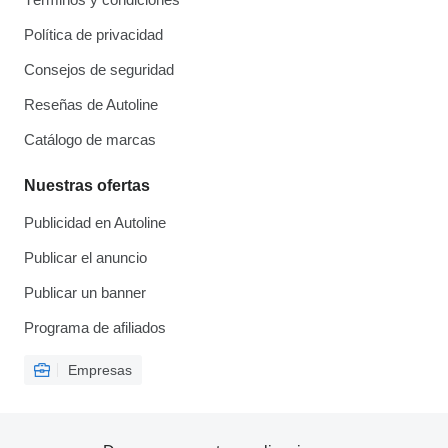
Política de privacidad
Consejos de seguridad
Reseñas de Autoline
Catálogo de marcas
Nuestras ofertas
Publicidad en Autoline
Publicar el anuncio
Publicar un banner
Programa de afiliados
Empresas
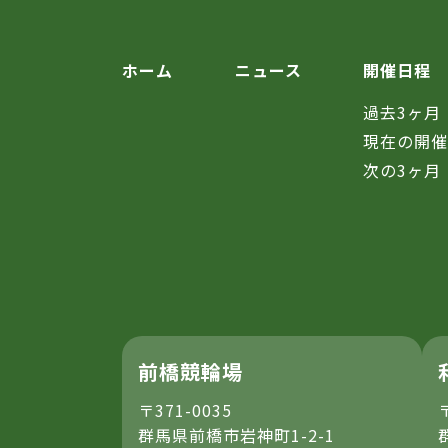
ホーム
ニュース
開催日程
過去3ヶ月
現在の開
次の3ヶ月
前橋競輪場
〒371-0035
群馬県前橋市岩神町1-2-1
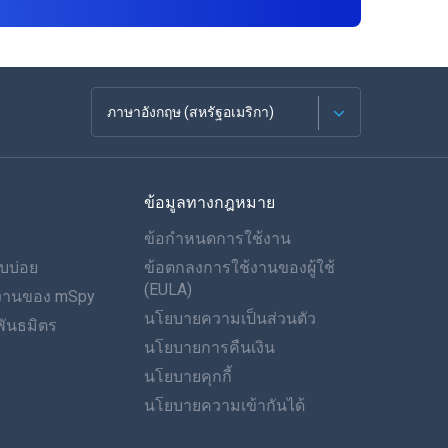
ภาษาอังกฤษ (สหรัฐอเมริกา)
ภาษาฝรั่งเศส
ข้อมูลทางกฎหมาย
Español
ข้อกำหนดการใช้งาน
ภาษาเยอรมัน
บบ่อย
ข้อตกลงการใช้งานของผู้ใช้
(EULA)
ำงานของ mSpy
โปรตุเกส
นโยบายความเป็นส่วนตัว
ันธมิตร
นโยบายการคืนเงิน
อิตาเลียน
นโยบายคุกกี้
العربية
นโยบายความเข้ากันได้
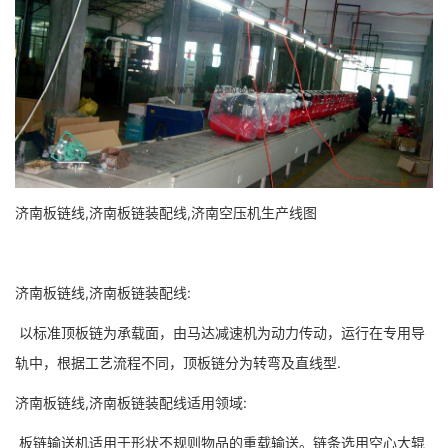
济南板链线,济南板链装配线,济南空压机生产线图
济南板链线,济南板链装配线:
以标准顶板链为承载面，由马达减速机为动力传动，运行在专用导
轨中，根据工艺流程不同，顶板链分为转弯及直线型.
济南板链线,济南板链装配线适用领域:
板链输送机适用于形状不规则物品的重载输送。链条选用空心大辊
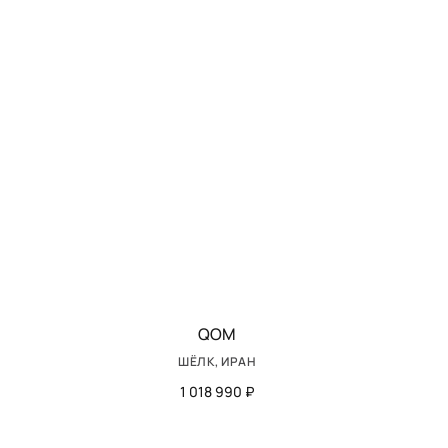
QOM
ШЁЛК, ИРАН
1 018 990 ₽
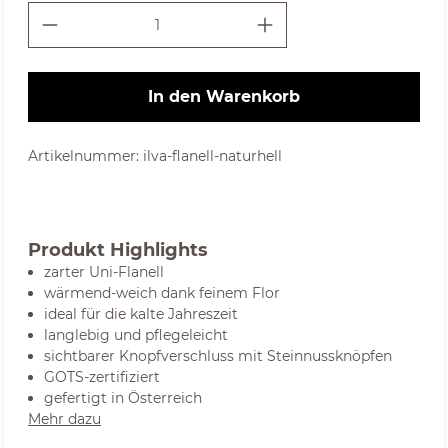
In den Warenkorb
Artikelnummer:
ilva-flanell-naturhell
Produkt Highlights
zarter Uni-Flanell
wärmend-weich dank feinem Flor
ideal für die kalte Jahreszeit
langlebig und pflegeleicht
sichtbarer Knopfverschluss mit Steinnussknöpfen
GOTS-zertifiziert
gefertigt in Österreich
Mehr dazu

::::::::

# PROBLEM DETAILS
For the listing above, identify each line bearing "Autoline".

# EXERCISE RESPONSE
Reseñas de Autoline
Publicidad en Autoline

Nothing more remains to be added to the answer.